If that seems hyperbolic, consider Yuval Noah Harari, the Davos-friendly, best-selling author of pop-philosophy books warning—or crowing (it’s not always easy to tell)—that human beings are just about to exceed their shelf life and need to be replaced by something better. “We are really acquiring divine powers of creation and destruction,” he said in a recent interview. “We are really upgrading humans into gods.” “Upgrading.”
Because humans are now “hackable animals,” Harari argues, they will soon grow out of their attachment to outmoded ideas such as the worth of the individual and free will. Such ideas were ok for people like Locke, Rousseau, and Thomas Jefferson, he admits, but thanks to technological advances we’ve gone beyond all that. “That’s over,” he says about the idea of free will.

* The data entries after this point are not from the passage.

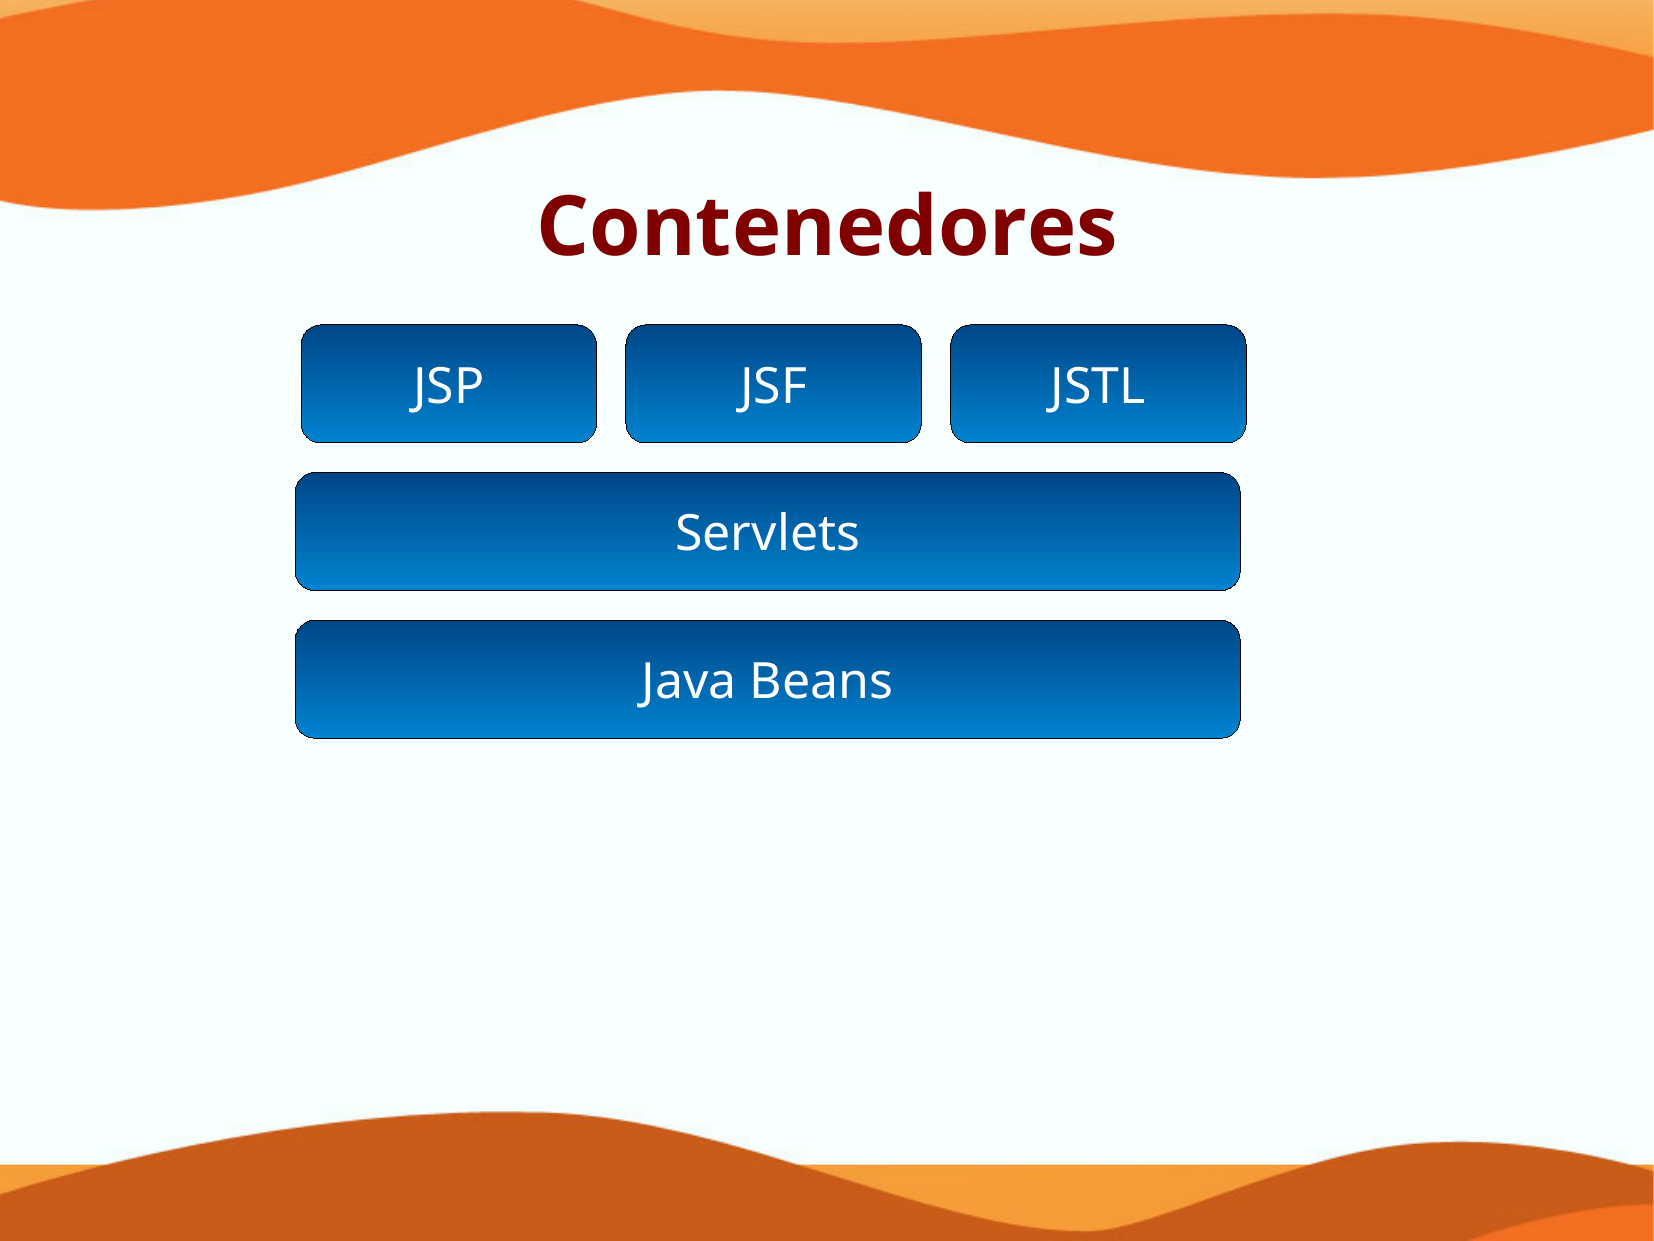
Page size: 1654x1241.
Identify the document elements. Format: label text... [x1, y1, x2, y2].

text_box JSP [301, 324, 597, 443]
text_box JSF [625, 324, 922, 443]
title Contenedores [121, 144, 1534, 303]
text_box Servlets [295, 472, 1241, 591]
text_box JSTL [950, 324, 1247, 443]
picture [0, 0, 1654, 1241]
text_box Java Beans [295, 620, 1241, 739]
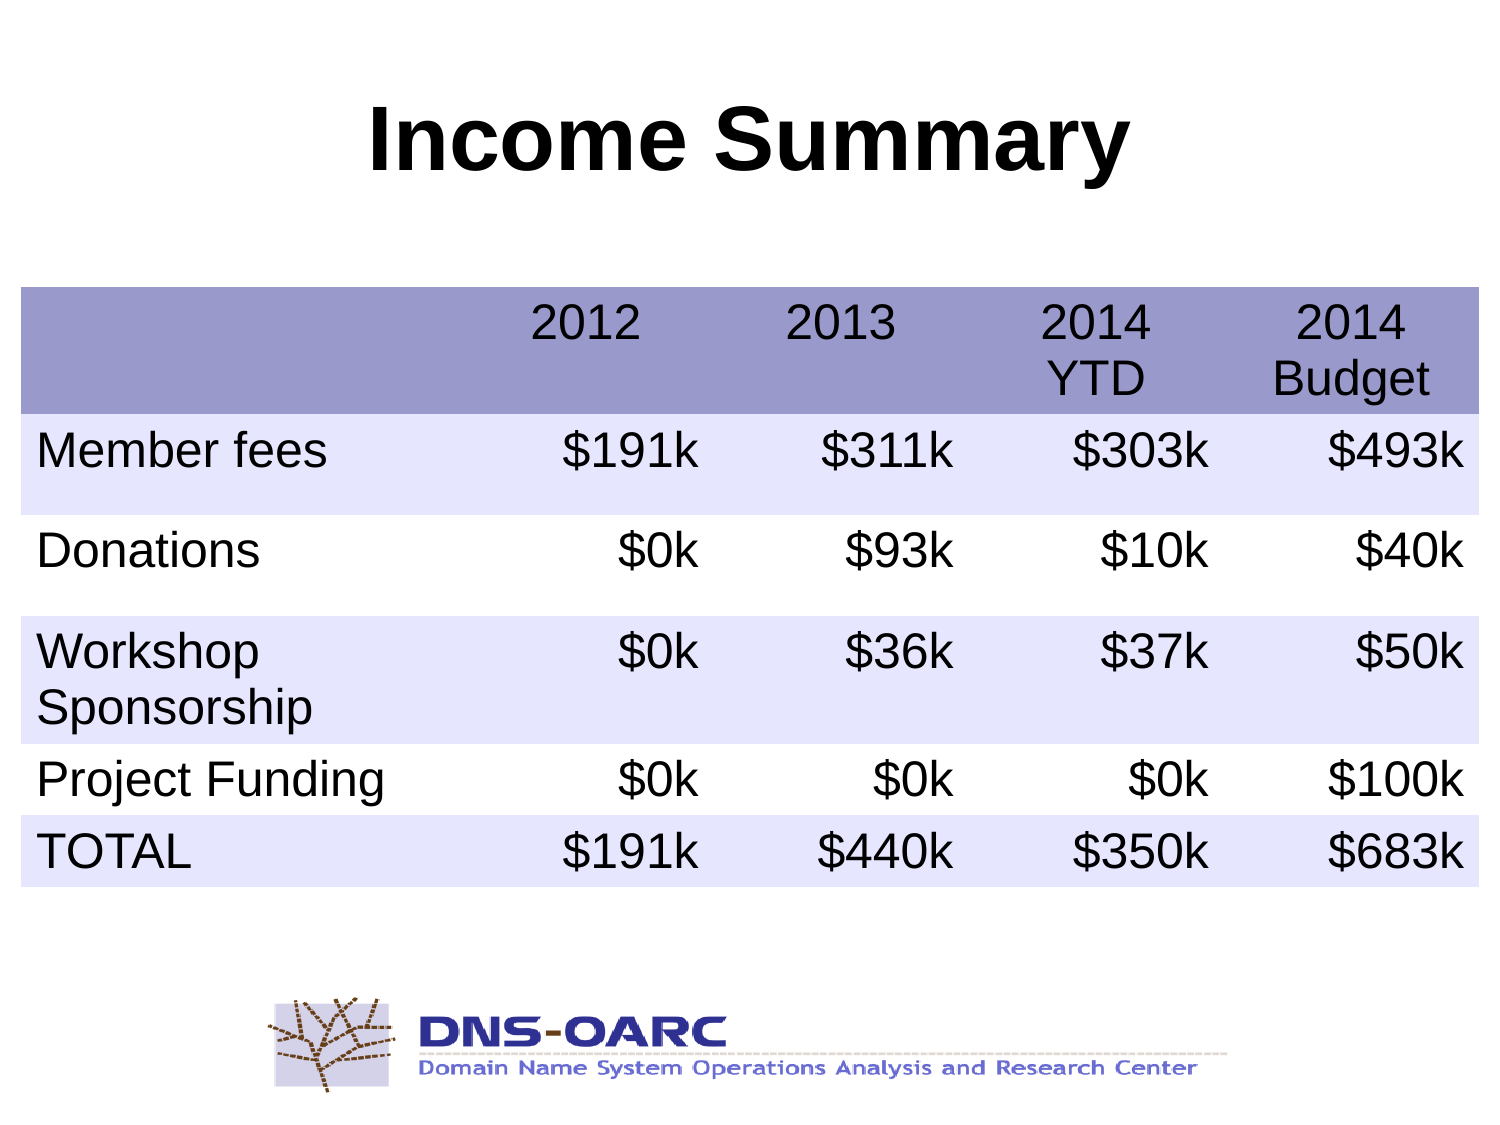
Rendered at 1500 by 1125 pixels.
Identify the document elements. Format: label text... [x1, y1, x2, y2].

table_cell $493k [1224, 414, 1479, 515]
table_cell Workshop Sponsorship [21, 616, 458, 744]
table_cell $0k [458, 744, 713, 815]
table_cell $10k [968, 515, 1224, 616]
table_cell $303k [968, 414, 1224, 515]
table_cell $0k [713, 744, 968, 815]
table_cell $100k [1224, 744, 1479, 815]
table_cell Member fees [21, 414, 458, 515]
table_cell $311k [713, 414, 968, 515]
table_cell $683k [1224, 815, 1479, 887]
table_cell Project Funding [21, 744, 458, 815]
table_cell $191k [458, 815, 713, 887]
table_cell $50k [1224, 616, 1479, 744]
table_header 2014 Budget [1224, 287, 1479, 414]
table_header [21, 287, 458, 414]
table_cell $0k [458, 616, 713, 744]
table_cell $0k [968, 744, 1224, 815]
table_header 2013 [713, 287, 968, 414]
table_header 2014 YTD [968, 287, 1224, 414]
table_cell Donations [21, 515, 458, 616]
table_header 2012 [458, 287, 713, 414]
table_cell $191k [458, 414, 713, 515]
table_cell $36k [713, 616, 968, 744]
table_cell $350k [968, 815, 1224, 887]
title Income Summary [75, 52, 1425, 226]
picture [214, 991, 1259, 1099]
table_cell $40k [1224, 515, 1479, 616]
table_cell TOTAL [21, 815, 458, 887]
table_cell $0k [458, 515, 713, 616]
table_cell $93k [713, 515, 968, 616]
table_cell $440k [713, 815, 968, 887]
table_cell $37k [968, 616, 1224, 744]
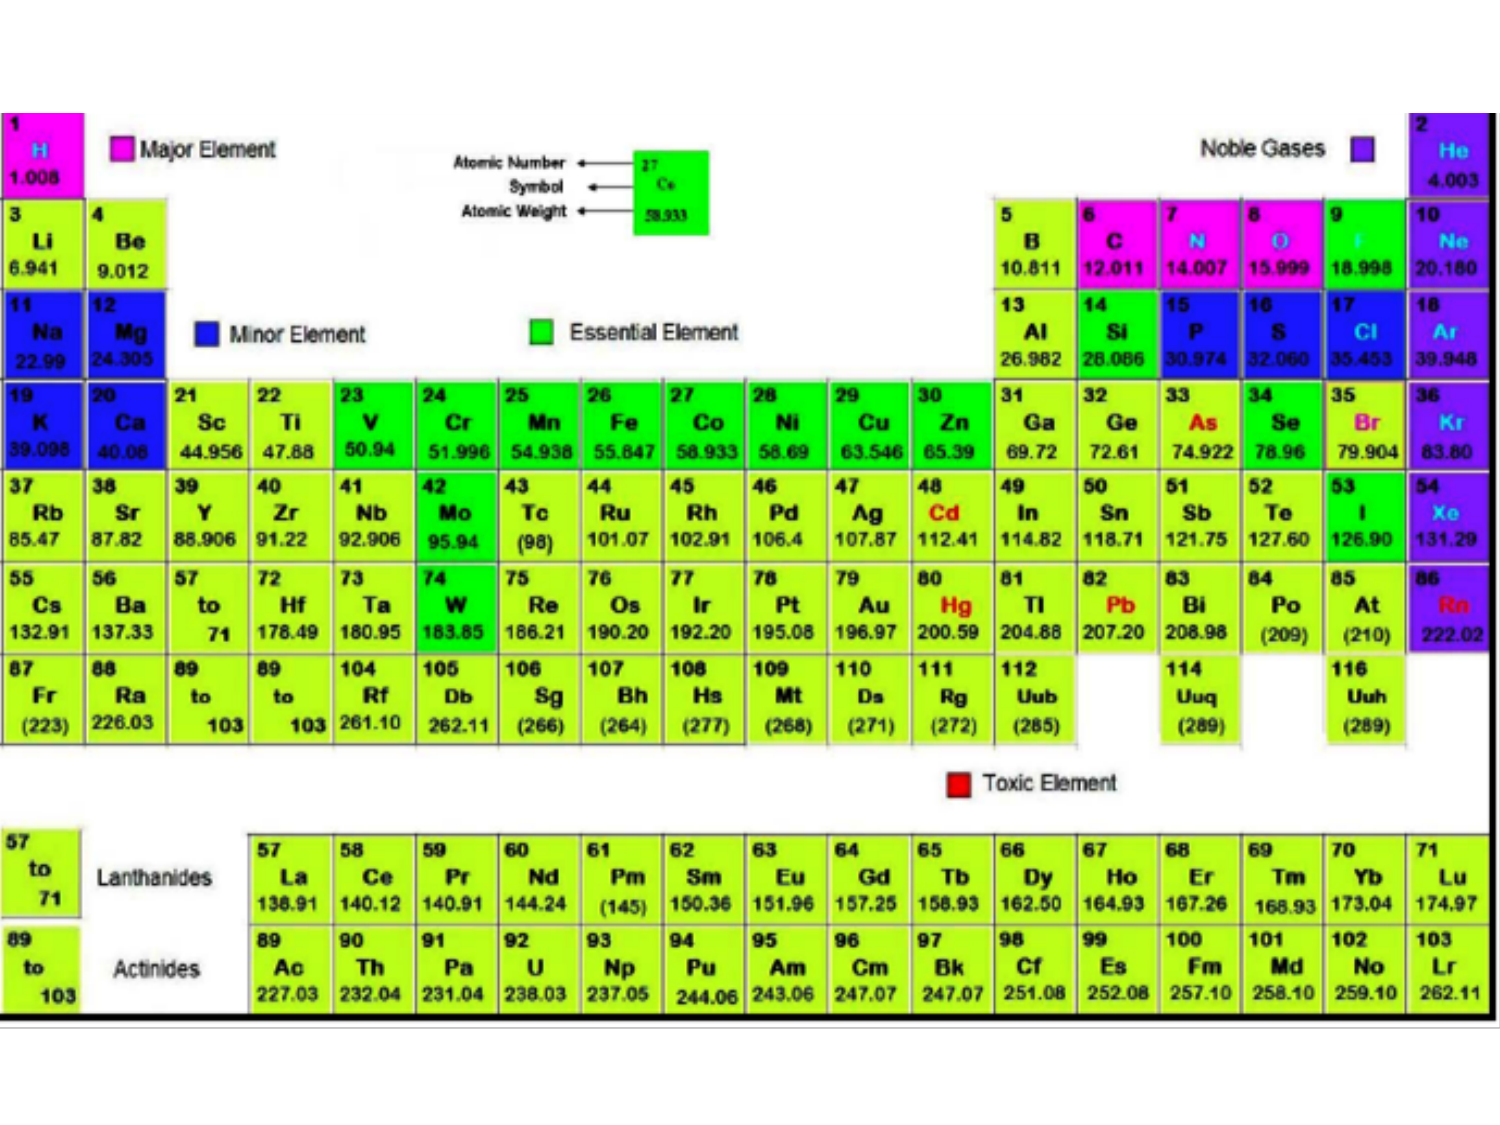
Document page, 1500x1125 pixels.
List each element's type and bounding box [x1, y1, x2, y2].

picture [0, 113, 1500, 1031]
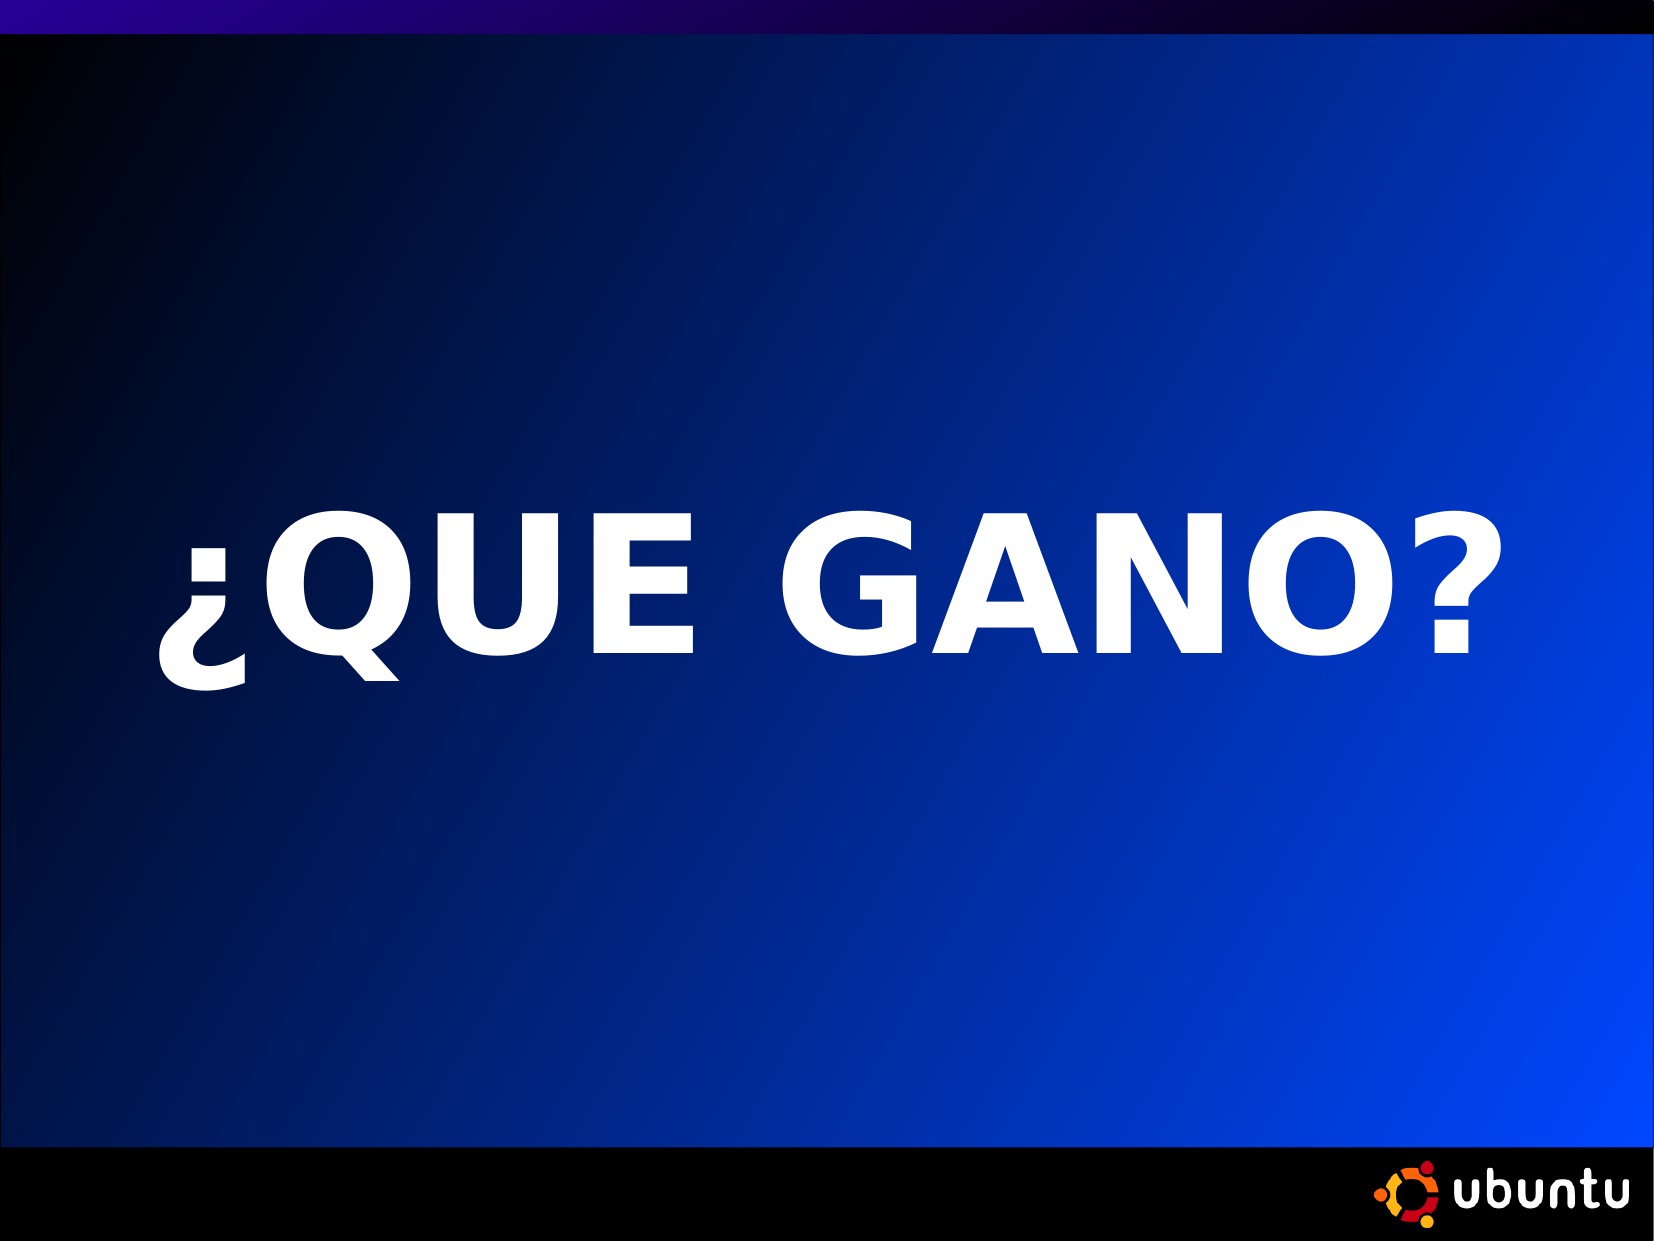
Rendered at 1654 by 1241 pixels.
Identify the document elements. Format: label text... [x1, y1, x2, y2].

It’s all quite breathtaking. “The most important question in 21st-century economics,” Harari writes in the best tech-mandarin style, “may well be what to do with all the superfluous people.” There will be so many “superfluous” people, you see, because only a small portion of humanity will be “upgraded” to be “superhumans” who will “enjoy unheard-of abilities and unprecedented creativity, which will allow them to go on making many of the most important decisions in the world.” People, it goes without saying, like Yuval Noah Harari.
All of which is to say that modern technology has upped the ante on hubris. Our amazing technological prowess seduces many people into thinking we are or, with just a bit more tinkering, might become “as gods.” The first step in that process is to believe that one is exempt from normal moral limits: that “if it can be done, it may be done”—i.e., the capacity to do something brings with it the moral sanction to do it. It is a foolish thought, a dangerous thought. But it is a thought with which we will all find ourselves having to contend as we continue to surprise ourselves with our strange cleverness. This is the spiritual neighborhood through which Leo wanders in Magnifica Humanitas. My cursory reading suggests that a priest friend was correct when he observed that “the majority of the encyclical is not about AI and instead is a mental meandering through the maze of gentle political correctness, haunted by the specter of melting ice cubes and heroic immigrants.” Bingo.